Exercise instructions: All entries must come back exactly as given, with no pictures in the copy.

Source data:
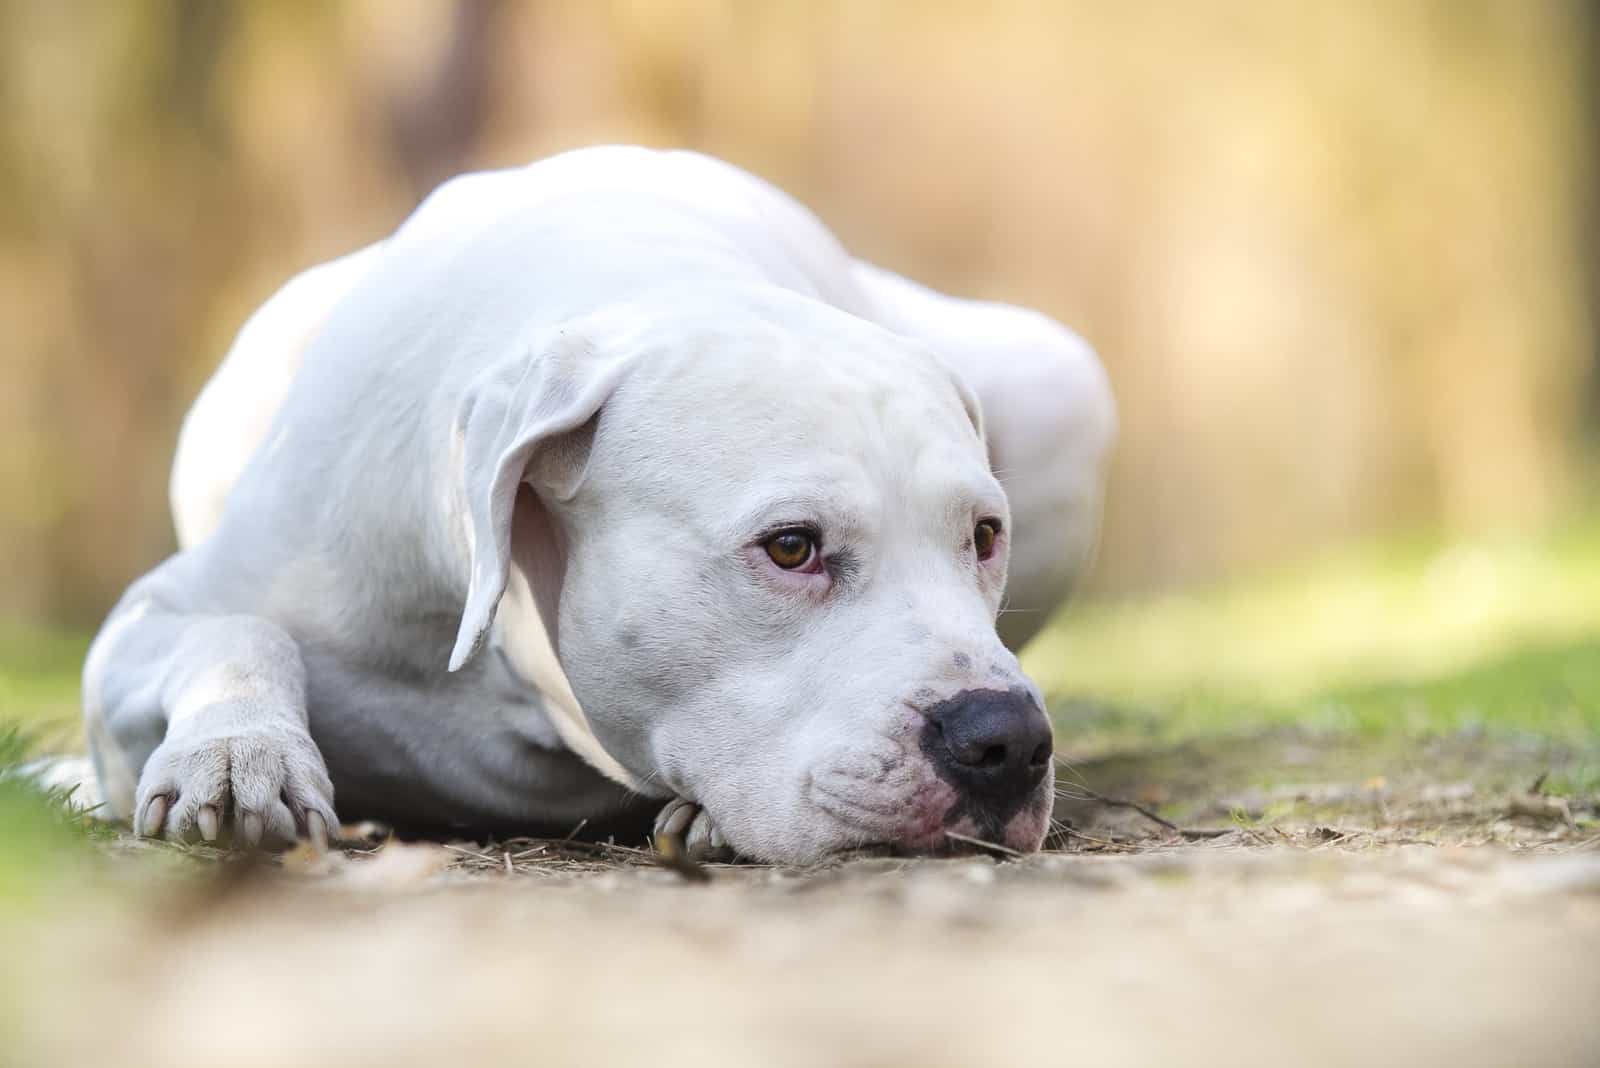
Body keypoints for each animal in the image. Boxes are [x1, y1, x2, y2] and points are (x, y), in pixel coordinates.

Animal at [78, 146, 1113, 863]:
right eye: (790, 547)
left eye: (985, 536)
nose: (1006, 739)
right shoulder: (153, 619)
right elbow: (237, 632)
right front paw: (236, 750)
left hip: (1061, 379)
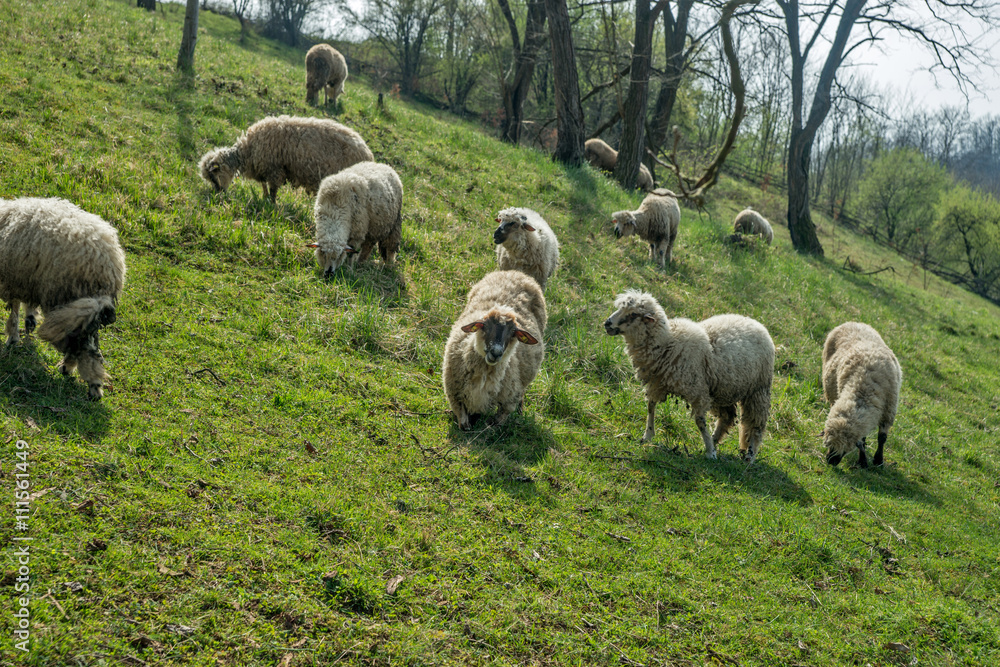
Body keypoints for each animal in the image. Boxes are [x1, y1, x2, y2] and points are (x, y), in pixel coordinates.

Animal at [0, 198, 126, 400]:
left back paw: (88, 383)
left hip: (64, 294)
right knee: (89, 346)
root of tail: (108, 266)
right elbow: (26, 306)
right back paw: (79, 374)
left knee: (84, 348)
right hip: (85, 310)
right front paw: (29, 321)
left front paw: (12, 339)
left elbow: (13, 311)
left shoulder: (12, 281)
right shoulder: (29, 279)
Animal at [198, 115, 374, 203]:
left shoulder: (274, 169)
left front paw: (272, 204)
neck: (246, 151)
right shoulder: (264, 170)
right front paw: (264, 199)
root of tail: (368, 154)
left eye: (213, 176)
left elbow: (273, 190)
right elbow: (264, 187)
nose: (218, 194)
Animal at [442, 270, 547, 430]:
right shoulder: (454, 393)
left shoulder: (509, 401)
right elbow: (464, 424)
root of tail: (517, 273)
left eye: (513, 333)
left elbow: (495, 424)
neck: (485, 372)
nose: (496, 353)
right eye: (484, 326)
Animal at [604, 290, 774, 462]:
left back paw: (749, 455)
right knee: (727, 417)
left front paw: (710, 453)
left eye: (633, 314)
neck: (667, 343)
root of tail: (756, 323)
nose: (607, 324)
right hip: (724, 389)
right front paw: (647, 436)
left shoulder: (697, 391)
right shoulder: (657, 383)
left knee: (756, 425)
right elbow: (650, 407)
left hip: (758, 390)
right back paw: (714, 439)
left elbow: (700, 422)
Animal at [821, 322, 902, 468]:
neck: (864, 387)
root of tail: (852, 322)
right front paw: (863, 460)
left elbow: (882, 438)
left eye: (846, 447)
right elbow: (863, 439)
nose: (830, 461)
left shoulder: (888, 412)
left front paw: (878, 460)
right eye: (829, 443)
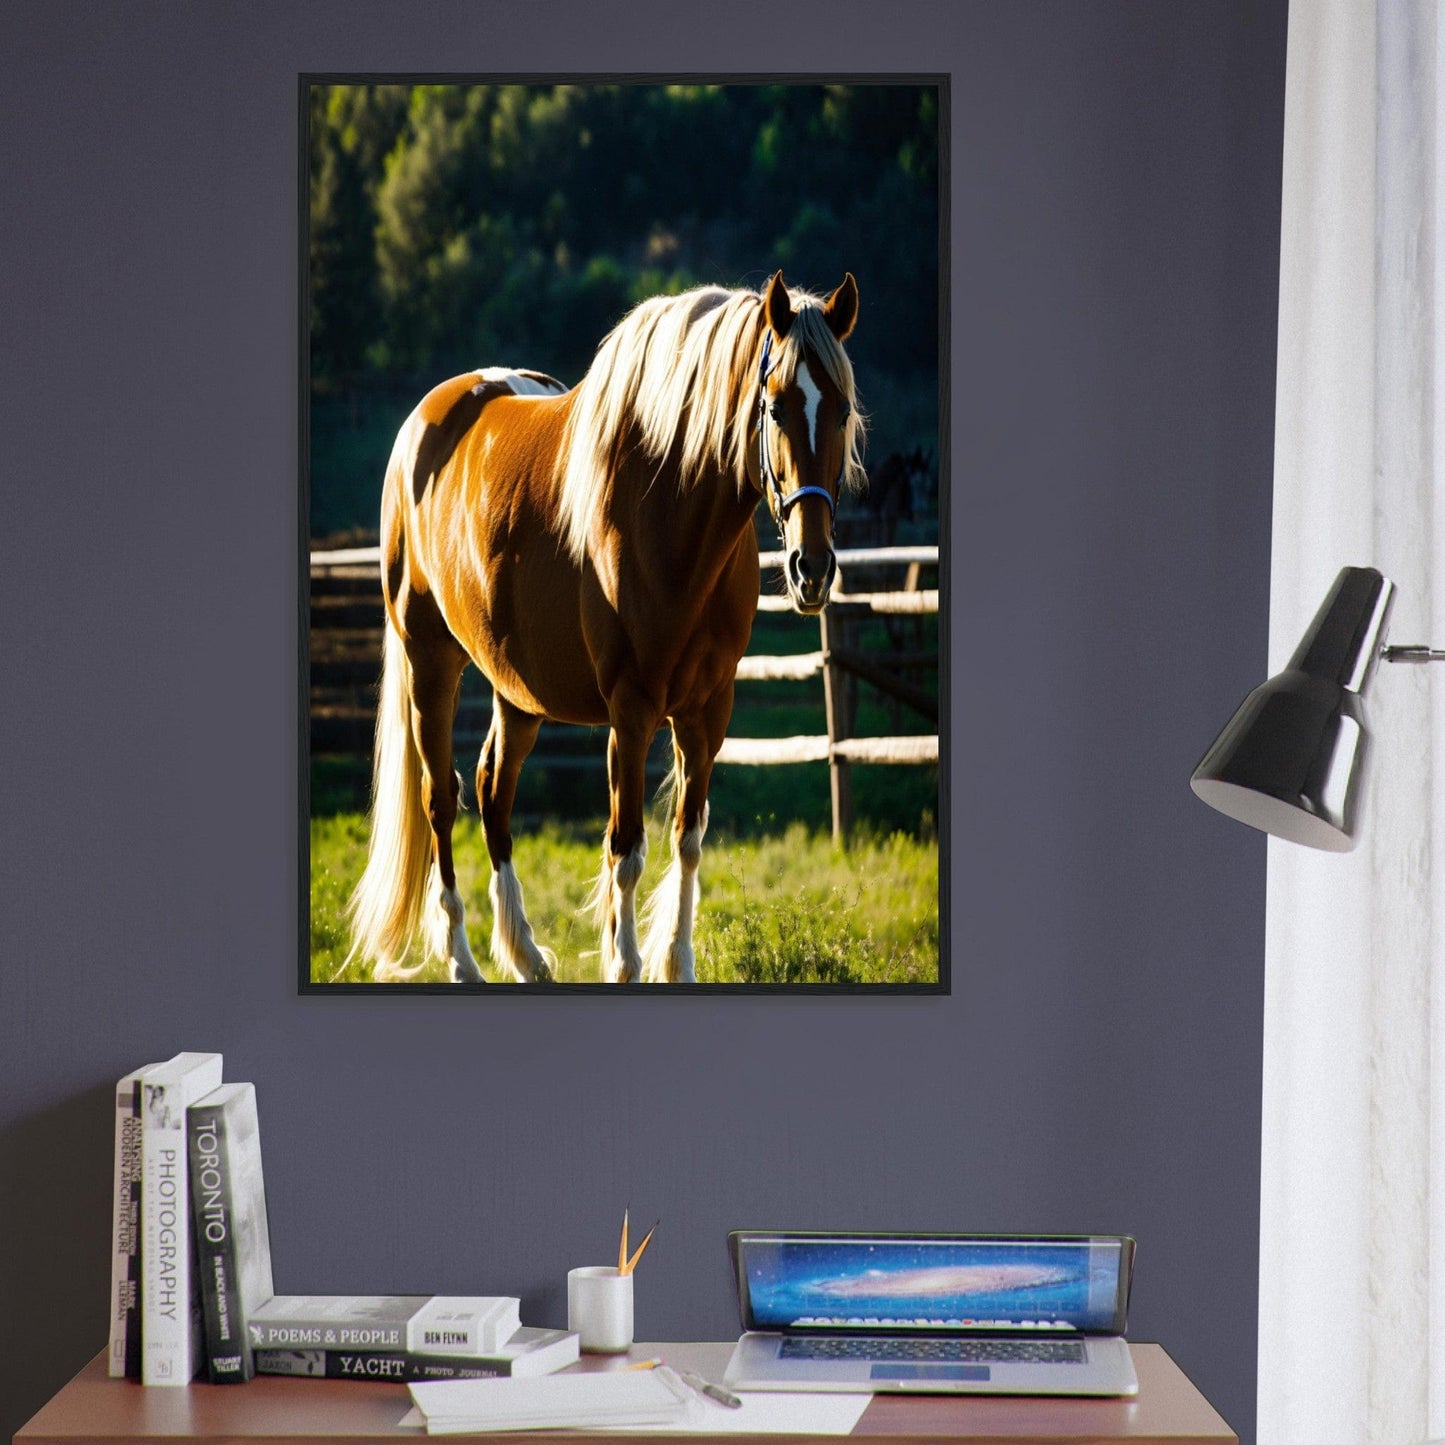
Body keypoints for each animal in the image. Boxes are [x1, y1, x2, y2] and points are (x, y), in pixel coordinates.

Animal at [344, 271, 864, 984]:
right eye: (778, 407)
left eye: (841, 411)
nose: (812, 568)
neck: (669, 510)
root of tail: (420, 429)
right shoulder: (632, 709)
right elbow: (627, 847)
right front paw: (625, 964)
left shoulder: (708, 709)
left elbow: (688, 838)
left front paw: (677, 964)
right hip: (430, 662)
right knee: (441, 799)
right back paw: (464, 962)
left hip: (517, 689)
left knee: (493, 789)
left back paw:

Task result:
Body keypoints for each animal in the image. Boxes are [x1, y1, x2, y2] and points are (x, y), in pixel coordinates.

Animal at [78, 146, 1113, 863]:
right eye: (790, 547)
left eye: (985, 536)
nose: (1006, 739)
right shoulder: (153, 619)
right elbow: (237, 632)
right front paw: (236, 750)
left hip: (1061, 379)
Body keypoints for each animal in the image. Boxes are [x1, y1, x2, y2] and points are (x, y), in pixel coordinates.

Animal at [0, 198, 126, 400]:
left back paw: (88, 383)
left hip: (64, 294)
right knee: (89, 346)
root of tail: (108, 266)
right elbow: (26, 306)
right back paw: (79, 374)
left knee: (84, 348)
right hip: (85, 310)
right front paw: (29, 321)
left front paw: (12, 339)
left elbow: (13, 311)
left shoulder: (12, 281)
right shoulder: (29, 279)
Animal at [198, 115, 374, 203]:
left shoulder: (274, 169)
left front paw: (272, 204)
neck: (246, 151)
right shoulder: (264, 170)
right front paw: (264, 199)
root of tail: (368, 154)
left eye: (213, 176)
left elbow: (273, 190)
right elbow: (264, 187)
nose: (218, 194)
Animal at [442, 270, 547, 430]:
right shoulder: (454, 393)
left shoulder: (509, 401)
right elbow: (464, 424)
root of tail: (517, 273)
left eye: (513, 333)
left elbow: (495, 424)
neck: (485, 372)
nose: (496, 353)
right eye: (484, 326)
Animal at [604, 290, 774, 462]:
left back paw: (749, 455)
right knee: (727, 417)
left front paw: (710, 453)
left eye: (633, 314)
neck: (667, 343)
root of tail: (756, 323)
nose: (607, 324)
right hip: (724, 389)
right front paw: (647, 436)
left shoulder: (697, 391)
right shoulder: (657, 383)
left knee: (756, 425)
right elbow: (650, 407)
left hip: (758, 390)
right back paw: (714, 439)
left elbow: (700, 422)
Animal at [821, 322, 902, 468]:
neck: (864, 387)
root of tail: (852, 322)
right front paw: (863, 460)
left elbow: (882, 438)
left eye: (846, 447)
right elbow: (863, 439)
nose: (830, 461)
left shoulder: (888, 412)
left front paw: (878, 460)
right eye: (829, 443)
Body keypoints for each animal in the image. Boxes are [x1, y1, x2, y2] and points are (x, y), in pixel coordinates.

Animal at [344, 271, 864, 984]:
right eye: (778, 407)
left eye: (841, 411)
nose: (812, 568)
neck: (669, 510)
root of tail: (420, 429)
right shoulder: (632, 709)
right elbow: (627, 847)
right front paw: (625, 964)
left shoulder: (708, 709)
left elbow: (688, 838)
left front paw: (677, 964)
right hip: (430, 662)
right knee: (441, 799)
right back paw: (464, 962)
left hip: (517, 689)
left knee: (493, 789)
left back paw:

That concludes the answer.